▶ PROVIDED DATA:
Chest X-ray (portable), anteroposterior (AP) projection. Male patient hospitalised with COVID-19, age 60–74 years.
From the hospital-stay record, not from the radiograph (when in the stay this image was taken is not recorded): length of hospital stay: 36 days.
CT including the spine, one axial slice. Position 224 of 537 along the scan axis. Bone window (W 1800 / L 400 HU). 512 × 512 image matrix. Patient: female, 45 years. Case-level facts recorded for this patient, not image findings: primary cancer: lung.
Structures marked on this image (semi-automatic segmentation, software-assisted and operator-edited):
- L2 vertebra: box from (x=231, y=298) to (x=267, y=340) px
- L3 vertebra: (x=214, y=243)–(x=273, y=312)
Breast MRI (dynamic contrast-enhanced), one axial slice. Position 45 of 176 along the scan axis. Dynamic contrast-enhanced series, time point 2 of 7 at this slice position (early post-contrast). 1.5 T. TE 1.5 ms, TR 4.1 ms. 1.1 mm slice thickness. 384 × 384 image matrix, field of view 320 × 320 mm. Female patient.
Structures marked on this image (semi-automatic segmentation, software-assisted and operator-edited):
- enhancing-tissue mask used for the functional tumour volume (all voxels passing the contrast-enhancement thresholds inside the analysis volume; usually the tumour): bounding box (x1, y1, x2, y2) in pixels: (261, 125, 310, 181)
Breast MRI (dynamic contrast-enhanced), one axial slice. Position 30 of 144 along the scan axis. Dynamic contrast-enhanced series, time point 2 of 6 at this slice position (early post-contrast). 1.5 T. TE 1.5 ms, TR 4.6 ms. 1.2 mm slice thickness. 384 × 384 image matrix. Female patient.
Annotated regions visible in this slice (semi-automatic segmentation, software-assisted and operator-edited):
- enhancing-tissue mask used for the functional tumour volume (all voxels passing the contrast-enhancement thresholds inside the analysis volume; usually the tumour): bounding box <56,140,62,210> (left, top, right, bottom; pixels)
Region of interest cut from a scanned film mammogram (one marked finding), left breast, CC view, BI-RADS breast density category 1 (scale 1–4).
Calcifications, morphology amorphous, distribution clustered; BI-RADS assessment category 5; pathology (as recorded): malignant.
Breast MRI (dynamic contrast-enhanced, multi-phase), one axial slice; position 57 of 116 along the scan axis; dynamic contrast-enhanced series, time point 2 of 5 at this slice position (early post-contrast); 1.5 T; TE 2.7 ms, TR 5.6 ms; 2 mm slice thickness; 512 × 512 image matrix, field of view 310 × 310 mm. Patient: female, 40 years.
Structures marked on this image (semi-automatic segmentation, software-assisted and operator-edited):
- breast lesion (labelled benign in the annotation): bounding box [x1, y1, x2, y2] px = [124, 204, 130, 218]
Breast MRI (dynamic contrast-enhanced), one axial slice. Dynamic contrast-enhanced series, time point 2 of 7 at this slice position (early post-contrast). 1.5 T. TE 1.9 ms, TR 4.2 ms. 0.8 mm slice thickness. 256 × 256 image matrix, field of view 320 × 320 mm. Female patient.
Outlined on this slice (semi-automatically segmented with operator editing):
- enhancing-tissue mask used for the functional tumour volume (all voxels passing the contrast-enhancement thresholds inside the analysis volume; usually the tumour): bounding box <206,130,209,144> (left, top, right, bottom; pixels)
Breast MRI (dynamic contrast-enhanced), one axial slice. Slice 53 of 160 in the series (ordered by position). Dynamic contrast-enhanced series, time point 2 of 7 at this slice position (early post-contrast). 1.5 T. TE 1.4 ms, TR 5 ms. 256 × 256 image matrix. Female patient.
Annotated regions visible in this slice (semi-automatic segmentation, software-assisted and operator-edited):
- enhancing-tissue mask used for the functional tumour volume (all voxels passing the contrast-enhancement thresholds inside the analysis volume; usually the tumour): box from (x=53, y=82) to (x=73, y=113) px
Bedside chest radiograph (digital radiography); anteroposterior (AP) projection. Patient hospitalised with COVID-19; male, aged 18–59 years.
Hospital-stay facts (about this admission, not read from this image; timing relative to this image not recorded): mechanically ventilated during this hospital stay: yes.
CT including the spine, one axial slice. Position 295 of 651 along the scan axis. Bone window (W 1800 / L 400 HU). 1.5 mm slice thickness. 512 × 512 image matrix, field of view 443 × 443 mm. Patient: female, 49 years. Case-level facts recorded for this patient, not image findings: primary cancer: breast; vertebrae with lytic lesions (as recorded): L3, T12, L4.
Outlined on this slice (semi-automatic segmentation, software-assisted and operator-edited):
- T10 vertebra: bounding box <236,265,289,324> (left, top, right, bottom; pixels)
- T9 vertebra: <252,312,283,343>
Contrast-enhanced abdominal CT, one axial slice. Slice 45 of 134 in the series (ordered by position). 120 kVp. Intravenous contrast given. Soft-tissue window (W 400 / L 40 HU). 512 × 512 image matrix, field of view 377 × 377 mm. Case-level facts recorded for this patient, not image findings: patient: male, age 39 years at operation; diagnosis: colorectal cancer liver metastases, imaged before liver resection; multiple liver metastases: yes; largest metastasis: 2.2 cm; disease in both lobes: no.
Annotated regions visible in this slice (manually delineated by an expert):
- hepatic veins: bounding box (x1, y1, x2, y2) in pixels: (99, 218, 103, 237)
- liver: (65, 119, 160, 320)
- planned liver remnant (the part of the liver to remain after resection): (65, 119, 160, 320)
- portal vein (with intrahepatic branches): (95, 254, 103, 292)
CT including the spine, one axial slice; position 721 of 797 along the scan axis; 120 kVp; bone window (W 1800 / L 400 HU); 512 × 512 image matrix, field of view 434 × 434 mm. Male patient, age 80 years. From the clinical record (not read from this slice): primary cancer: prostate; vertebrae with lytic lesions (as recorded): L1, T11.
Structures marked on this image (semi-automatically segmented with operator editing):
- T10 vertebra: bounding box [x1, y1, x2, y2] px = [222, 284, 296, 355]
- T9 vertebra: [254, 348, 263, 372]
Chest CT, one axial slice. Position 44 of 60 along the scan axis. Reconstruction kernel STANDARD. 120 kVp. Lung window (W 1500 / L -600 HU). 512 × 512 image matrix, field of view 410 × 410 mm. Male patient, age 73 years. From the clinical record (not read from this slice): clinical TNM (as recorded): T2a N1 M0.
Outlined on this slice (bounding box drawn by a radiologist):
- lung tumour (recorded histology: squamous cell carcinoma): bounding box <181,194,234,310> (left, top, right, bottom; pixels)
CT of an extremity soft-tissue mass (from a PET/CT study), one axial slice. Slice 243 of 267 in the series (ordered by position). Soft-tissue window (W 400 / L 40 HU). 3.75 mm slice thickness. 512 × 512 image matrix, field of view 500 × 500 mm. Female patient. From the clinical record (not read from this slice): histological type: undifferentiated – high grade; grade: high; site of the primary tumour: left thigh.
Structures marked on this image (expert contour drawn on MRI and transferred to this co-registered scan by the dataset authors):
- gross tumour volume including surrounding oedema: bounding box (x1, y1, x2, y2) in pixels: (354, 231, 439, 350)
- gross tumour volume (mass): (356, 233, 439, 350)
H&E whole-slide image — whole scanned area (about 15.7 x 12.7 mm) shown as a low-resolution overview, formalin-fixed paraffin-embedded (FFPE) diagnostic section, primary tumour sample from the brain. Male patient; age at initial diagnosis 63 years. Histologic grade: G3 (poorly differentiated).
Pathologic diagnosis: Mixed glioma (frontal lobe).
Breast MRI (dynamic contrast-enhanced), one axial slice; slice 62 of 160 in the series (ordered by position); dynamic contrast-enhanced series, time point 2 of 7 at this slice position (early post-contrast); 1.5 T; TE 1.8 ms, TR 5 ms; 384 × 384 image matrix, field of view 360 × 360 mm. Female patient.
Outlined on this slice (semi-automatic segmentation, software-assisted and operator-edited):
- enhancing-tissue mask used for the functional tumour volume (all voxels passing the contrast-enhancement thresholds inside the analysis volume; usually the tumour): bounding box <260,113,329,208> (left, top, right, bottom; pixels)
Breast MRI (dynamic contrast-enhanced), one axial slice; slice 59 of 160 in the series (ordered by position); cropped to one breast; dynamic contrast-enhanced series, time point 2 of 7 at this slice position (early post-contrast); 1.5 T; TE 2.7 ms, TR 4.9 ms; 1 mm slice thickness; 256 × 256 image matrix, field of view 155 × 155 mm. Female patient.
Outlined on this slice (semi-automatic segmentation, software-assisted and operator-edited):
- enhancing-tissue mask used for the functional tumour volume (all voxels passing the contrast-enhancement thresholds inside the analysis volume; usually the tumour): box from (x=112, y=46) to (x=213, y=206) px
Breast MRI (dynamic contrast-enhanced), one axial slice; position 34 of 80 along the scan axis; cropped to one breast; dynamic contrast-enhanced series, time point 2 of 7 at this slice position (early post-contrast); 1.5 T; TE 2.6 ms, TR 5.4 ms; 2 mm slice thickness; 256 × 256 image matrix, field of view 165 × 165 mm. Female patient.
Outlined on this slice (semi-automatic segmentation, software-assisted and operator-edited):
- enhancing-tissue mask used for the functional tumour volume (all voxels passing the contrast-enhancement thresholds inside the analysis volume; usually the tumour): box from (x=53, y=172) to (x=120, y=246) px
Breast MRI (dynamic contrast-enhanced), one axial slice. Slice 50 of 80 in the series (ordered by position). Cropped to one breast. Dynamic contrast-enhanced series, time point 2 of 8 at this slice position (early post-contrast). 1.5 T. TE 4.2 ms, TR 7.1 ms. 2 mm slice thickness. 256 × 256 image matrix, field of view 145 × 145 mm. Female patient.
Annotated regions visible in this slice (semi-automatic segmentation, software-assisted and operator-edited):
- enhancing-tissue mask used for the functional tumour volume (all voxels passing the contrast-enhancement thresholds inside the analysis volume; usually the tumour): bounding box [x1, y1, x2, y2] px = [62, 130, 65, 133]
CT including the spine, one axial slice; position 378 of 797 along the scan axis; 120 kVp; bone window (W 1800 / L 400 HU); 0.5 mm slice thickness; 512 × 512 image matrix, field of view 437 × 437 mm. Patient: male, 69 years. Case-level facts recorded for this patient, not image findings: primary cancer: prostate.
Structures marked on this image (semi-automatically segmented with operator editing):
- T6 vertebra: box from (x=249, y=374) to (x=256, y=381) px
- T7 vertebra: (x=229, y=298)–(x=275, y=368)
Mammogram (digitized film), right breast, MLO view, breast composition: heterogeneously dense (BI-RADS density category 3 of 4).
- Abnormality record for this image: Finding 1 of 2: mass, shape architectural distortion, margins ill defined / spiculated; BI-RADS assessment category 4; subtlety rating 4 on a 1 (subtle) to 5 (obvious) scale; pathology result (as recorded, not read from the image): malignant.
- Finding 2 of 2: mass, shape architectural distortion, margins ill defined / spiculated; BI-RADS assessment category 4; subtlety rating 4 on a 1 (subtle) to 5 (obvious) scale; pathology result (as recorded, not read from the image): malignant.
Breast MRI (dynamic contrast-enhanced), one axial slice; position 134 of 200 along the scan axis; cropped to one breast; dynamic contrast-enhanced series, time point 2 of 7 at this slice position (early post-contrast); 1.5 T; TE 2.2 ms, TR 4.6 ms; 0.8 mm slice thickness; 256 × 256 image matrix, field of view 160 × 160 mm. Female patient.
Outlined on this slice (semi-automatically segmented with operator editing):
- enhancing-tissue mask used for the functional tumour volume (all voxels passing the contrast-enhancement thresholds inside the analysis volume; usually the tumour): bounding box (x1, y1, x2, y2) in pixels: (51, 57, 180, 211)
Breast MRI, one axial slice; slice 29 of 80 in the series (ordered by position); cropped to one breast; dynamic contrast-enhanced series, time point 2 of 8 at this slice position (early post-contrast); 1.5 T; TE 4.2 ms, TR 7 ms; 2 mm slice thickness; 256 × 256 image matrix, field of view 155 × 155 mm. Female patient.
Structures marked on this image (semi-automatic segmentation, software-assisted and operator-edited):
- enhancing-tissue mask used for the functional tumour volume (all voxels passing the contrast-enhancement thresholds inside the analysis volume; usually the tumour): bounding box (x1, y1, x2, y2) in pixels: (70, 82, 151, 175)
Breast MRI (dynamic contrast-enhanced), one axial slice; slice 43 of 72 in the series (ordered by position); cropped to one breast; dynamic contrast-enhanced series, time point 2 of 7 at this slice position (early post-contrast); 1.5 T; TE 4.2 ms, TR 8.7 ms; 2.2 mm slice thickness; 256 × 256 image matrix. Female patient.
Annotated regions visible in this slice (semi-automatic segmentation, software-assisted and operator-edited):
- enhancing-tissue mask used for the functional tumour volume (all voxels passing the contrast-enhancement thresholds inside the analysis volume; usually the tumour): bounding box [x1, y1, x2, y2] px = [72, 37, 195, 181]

▶ EXERCISE BRIEF:
Which of the lines above mention the word "result"? Pull those lines out.

▶ FINAL ANSWER:
- Abnormality record for this image: Finding 1 of 2: mass, shape architectural distortion, margins ill defined / spiculated; BI-RADS assessment category 4; subtlety rating 4 on a 1 (subtle) to 5 (obvious) scale; pathology result (as recorded, not read from the image): malignant.
- Finding 2 of 2: mass, shape architectural distortion, margins ill defined / spiculated; BI-RADS assessment category 4; subtlety rating 4 on a 1 (subtle) to 5 (obvious) scale; pathology result (as recorded, not read from the image): malignant.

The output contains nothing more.